(Records excerpted from a collection)

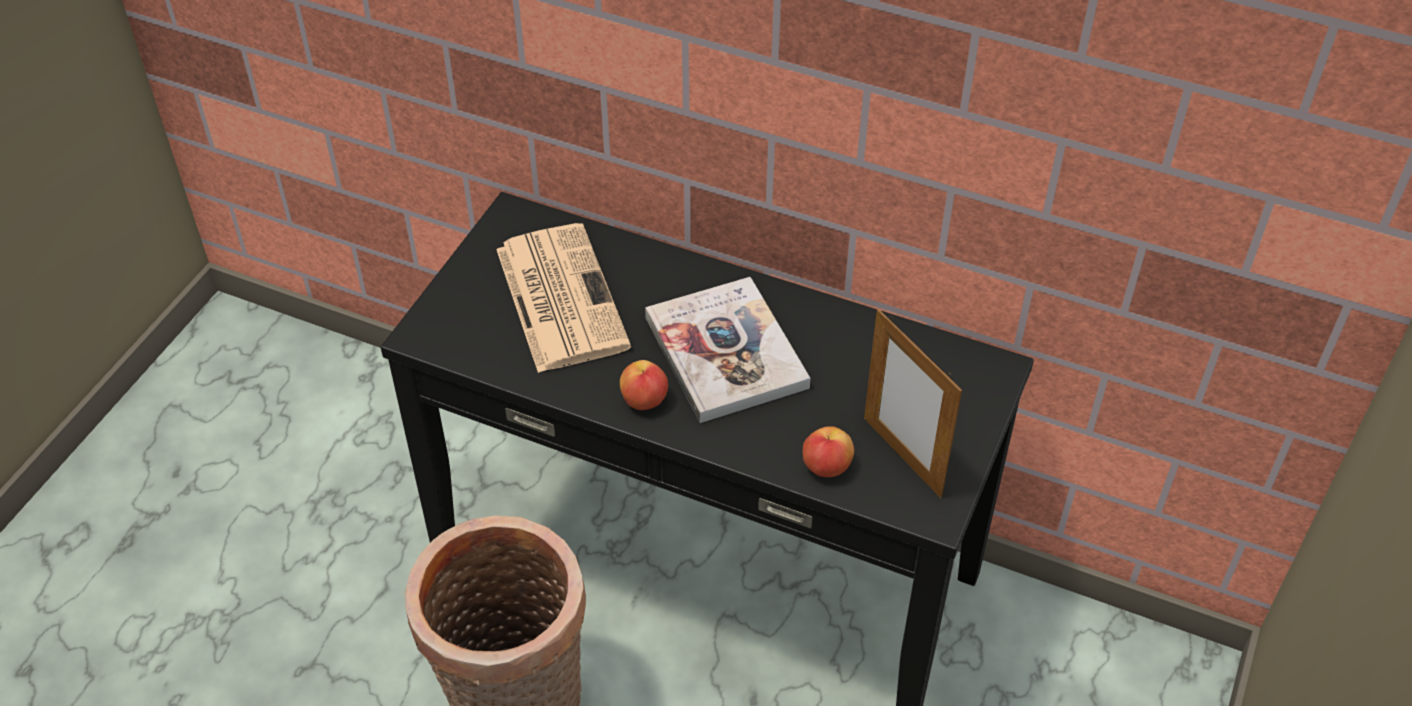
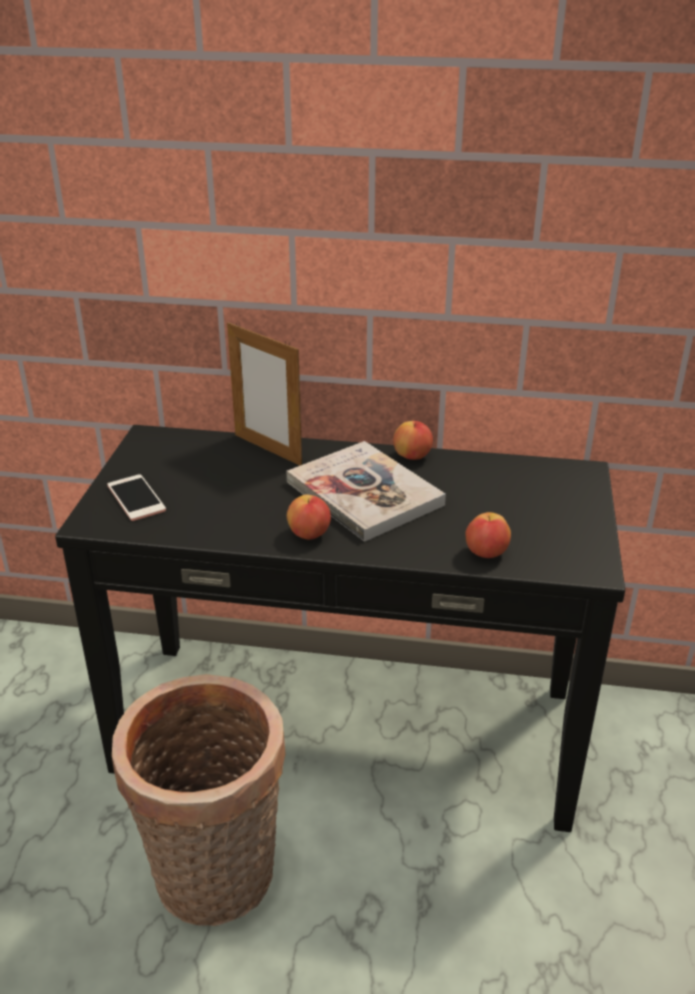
camera: 15 degrees left, 15 degrees down
(475, 310) = (136, 498): none -> phone
(559, 296) = (207, 479): newspaper -> none
(803, 305) = (412, 456): none -> apple
(902, 456) = (544, 536): picture frame -> picture frame (268, 449)

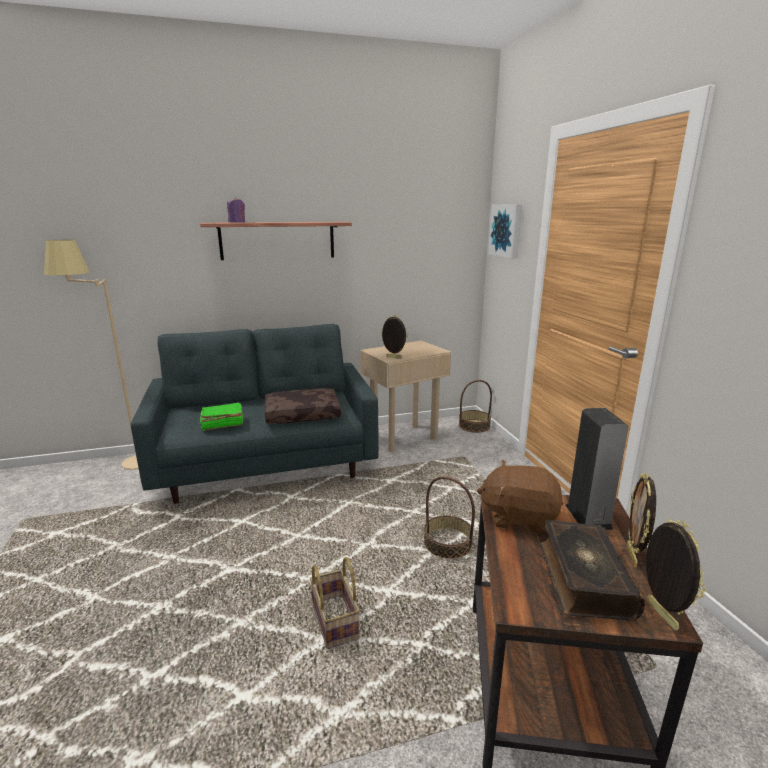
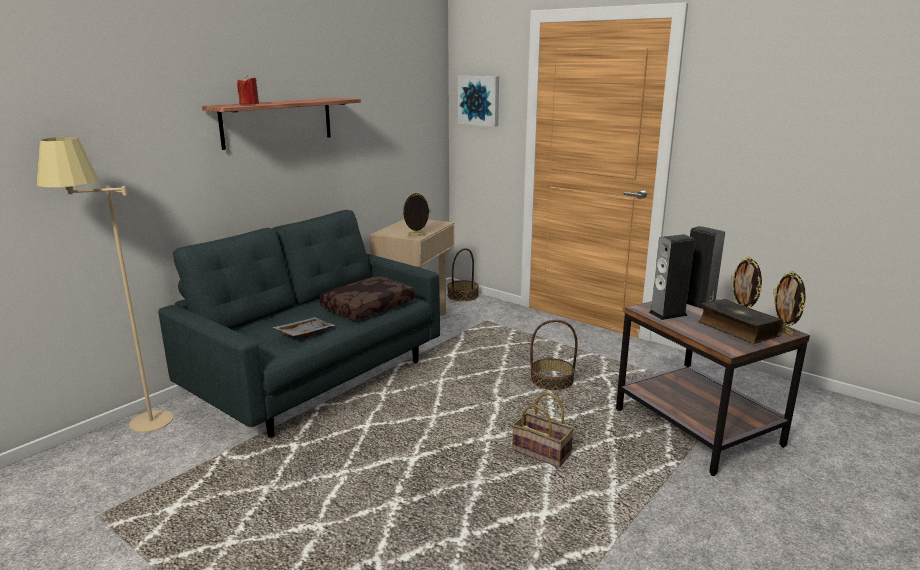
camera: 35 degrees left, 0 degrees up
(222, 424) = (304, 333): green book -> grey tray
(237, 222) = (249, 104): purple candle -> red candle
(519, 517) = (667, 314): brown plush toy -> speaker
(660, 615) = (783, 331): picture frame -> picture frame turned 150 degrees counterclockwise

▶ [Problem requirements]:
Your answer should be one number: how many lines above contain "none".

▶ [Exercise response]:
3